**EXERCISE DESCRIPTION**
Replace "decision" with "condition" in the rows below, starting at the first line of the rows and continuing through the line containing "两个分支 (B1, B2)". Give those lines again with everything else unchanged, and leave the pictures out.

**INPUT RECORDS**

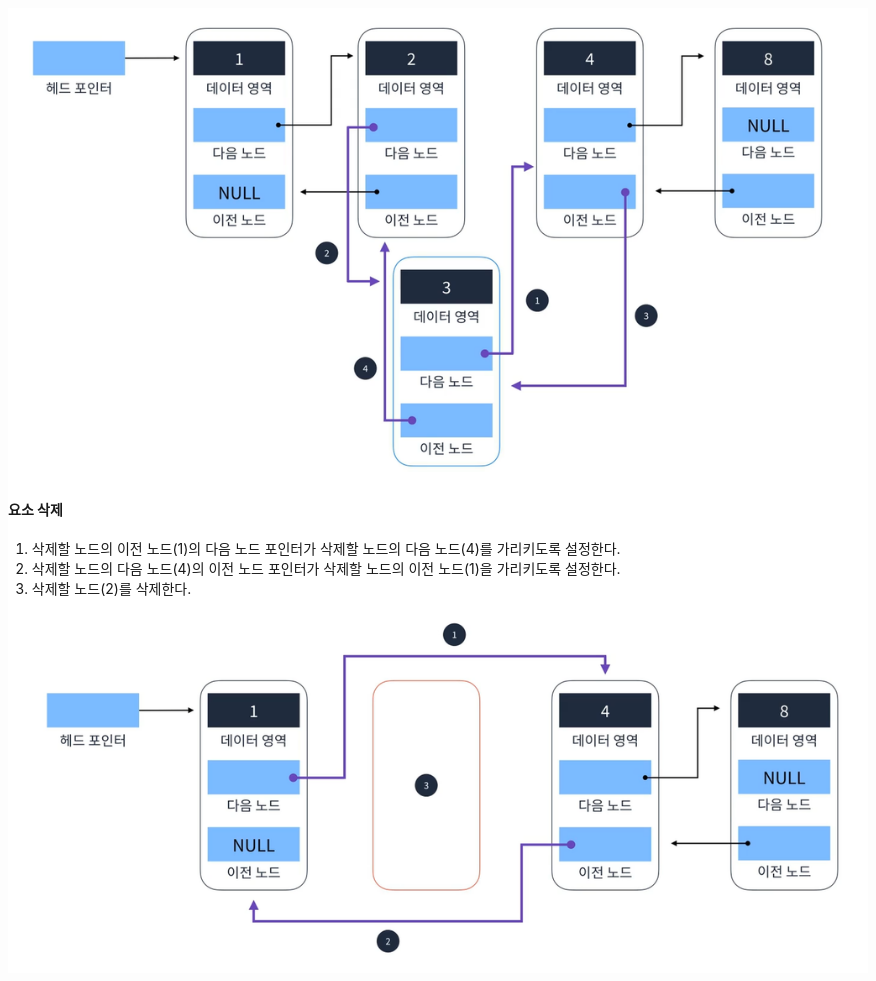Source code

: ![image-20211217103235060](README.assets/image-20211217103235060.png)

#### 요소 삭제

1. 삭제할 노드의 이전 노드(1)의 다음 노드 포인터가 삭제할 노드의 다음 노드(4)를 가리키도록 설정한다.
2. 삭제할 노드의 다음 노드(4)의 이전 노드 포인터가 삭제할 노드의 이전 노드(1)을 가리키도록 설정한다.
3. 삭제할 노드(2)를 삭제한다.

![image-20211217103312528](README.assets/image-20211217103312528.png)

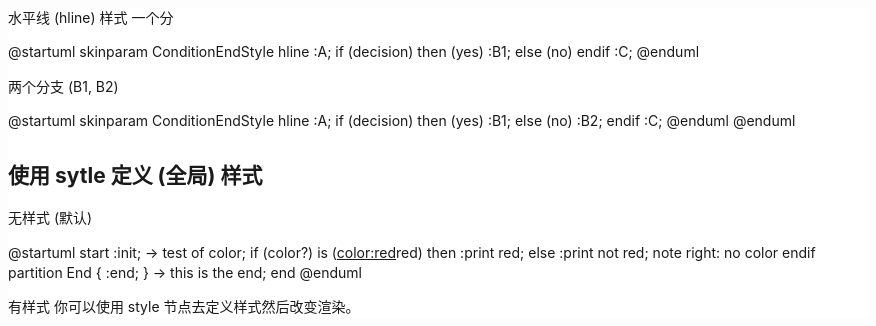 

水平线 (hline) 样式
一个分
	
@startuml
skinparam ConditionEndStyle hline
:A;
if (decision) then (yes)
    :B1;
else (no)
endif
:C;
@enduml



两个分支 (B1, B2)
	
@startuml
skinparam ConditionEndStyle hline
:A;
if (decision) then (yes)
    :B1;
else (no)
    :B2;
endif
:C;
@enduml
@enduml




## 使用 sytle 定义 (全局) 样式
无样式 (默认)
	
@startuml
start
:init;
-> test of color;
if (color?) is (<color:red>red) then
:print red;
else 
:print not red;
note right: no color
endif
partition End {
:end;
}
-> this is the end;
end
@enduml



有样式
你可以使用 style 节点去定义样式然后改变渲染。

**ANSWER TO THIS TASK**
Source code

: ![image-20211217103235060](README.assets/image-20211217103235060.png)

#### 요소 삭제

1. 삭제할 노드의 이전 노드(1)의 다음 노드 포인터가 삭제할 노드의 다음 노드(4)를 가리키도록 설정한다.
2. 삭제할 노드의 다음 노드(4)의 이전 노드 포인터가 삭제할 노드의 이전 노드(1)을 가리키도록 설정한다.
3. 삭제할 노드(2)를 삭제한다.

![image-20211217103312528](README.assets/image-20211217103312528.png)


水平线 (hline) 样式
一个分
	
@startuml
skinparam ConditionEndStyle hline
:A;
if (condition) then (yes)
    :B1;
else (no)
endif
:C;
@enduml



两个分支 (B1, B2)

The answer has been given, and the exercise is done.